◆ **WORK TO BE COMPLETED**
The reply should repeat all of the data word for word, with no pictures.

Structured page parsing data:
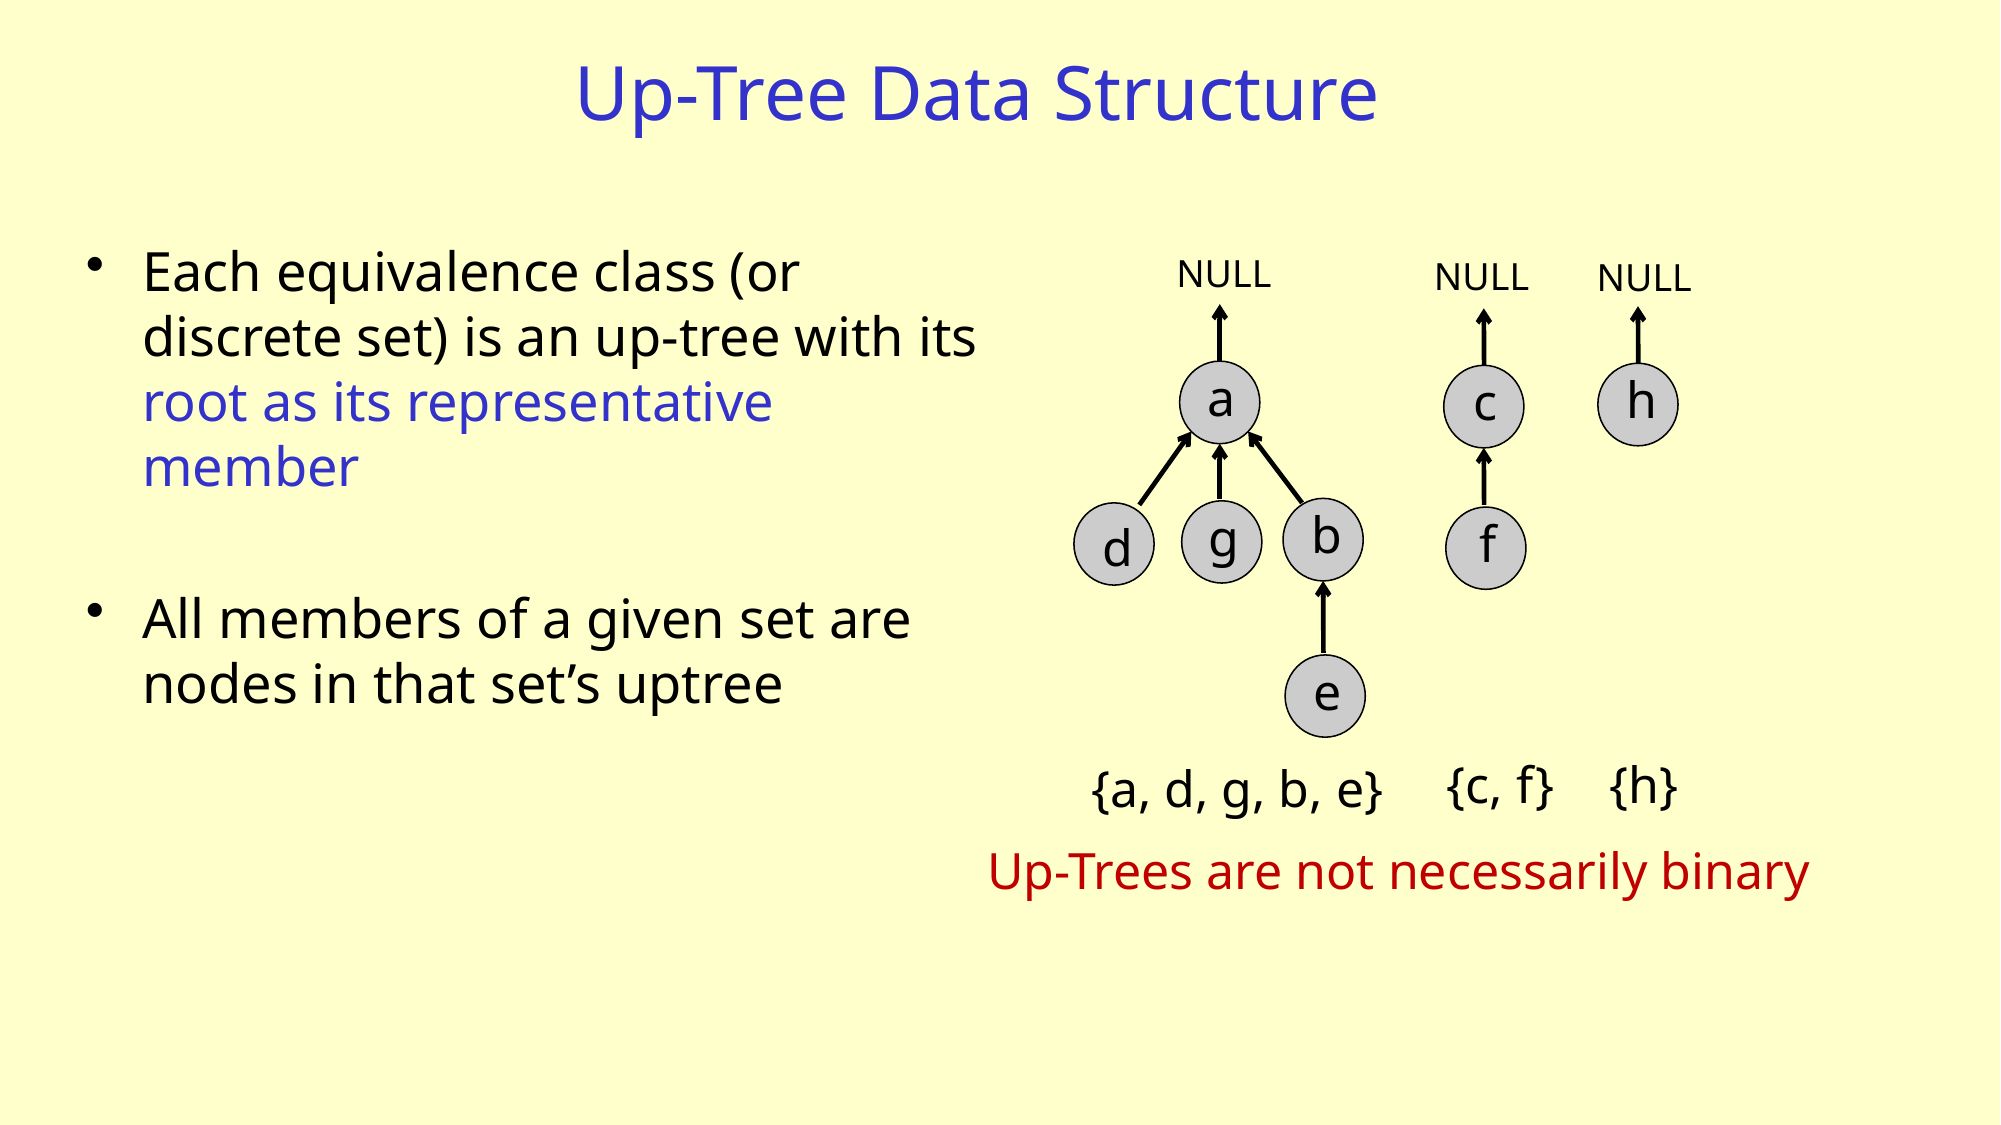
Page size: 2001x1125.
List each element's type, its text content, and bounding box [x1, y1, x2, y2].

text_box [1282, 496, 1364, 582]
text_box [1073, 502, 1155, 586]
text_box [1597, 360, 1679, 447]
text_box NULL [1161, 242, 1287, 303]
text_box NULL [1419, 245, 1545, 305]
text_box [1239, 439, 1311, 495]
title Up-Tree Data Structure [305, 38, 1650, 142]
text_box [1443, 363, 1525, 449]
text_box Up-Trees are not necessarily binary [972, 832, 1825, 907]
text_box {h} [1594, 745, 1694, 821]
text_box NULL [1581, 247, 1708, 307]
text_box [1179, 358, 1261, 444]
text_box {c, f} [1431, 745, 1570, 821]
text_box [1284, 652, 1366, 738]
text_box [1445, 504, 1527, 590]
text_box {a, d, g, b, e} [1076, 749, 1399, 825]
list Each equivalence class (or discrete set) is an up-tree with its root as its representative member All members of a given set are nodes in that set’s uptree [70, 230, 1017, 892]
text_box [1128, 441, 1203, 495]
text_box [1181, 498, 1263, 584]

◆ **ANSWER SECTION**
Page size: 2001x1125.
List each element's type, its text content, and bounding box [x1, y1, x2, y2].

text_box [1282, 496, 1364, 582]
text_box [1073, 502, 1155, 586]
text_box [1597, 360, 1679, 447]
text_box NULL [1161, 242, 1287, 303]
text_box NULL [1419, 245, 1545, 305]
text_box [1239, 439, 1311, 495]
title Up-Tree Data Structure [305, 38, 1650, 142]
text_box [1443, 363, 1525, 449]
text_box Up-Trees are not necessarily binary [972, 832, 1825, 907]
text_box {h} [1594, 745, 1694, 821]
text_box NULL [1581, 247, 1708, 307]
text_box [1179, 358, 1261, 444]
text_box {c, f} [1431, 745, 1570, 821]
text_box [1284, 652, 1366, 738]
text_box [1445, 504, 1527, 590]
text_box {a, d, g, b, e} [1076, 749, 1399, 825]
list Each equivalence class (or discrete set) is an up-tree with its root as its representative member All members of a given set are nodes in that set’s uptree [70, 230, 1017, 892]
text_box [1128, 441, 1203, 495]
text_box [1181, 498, 1263, 584]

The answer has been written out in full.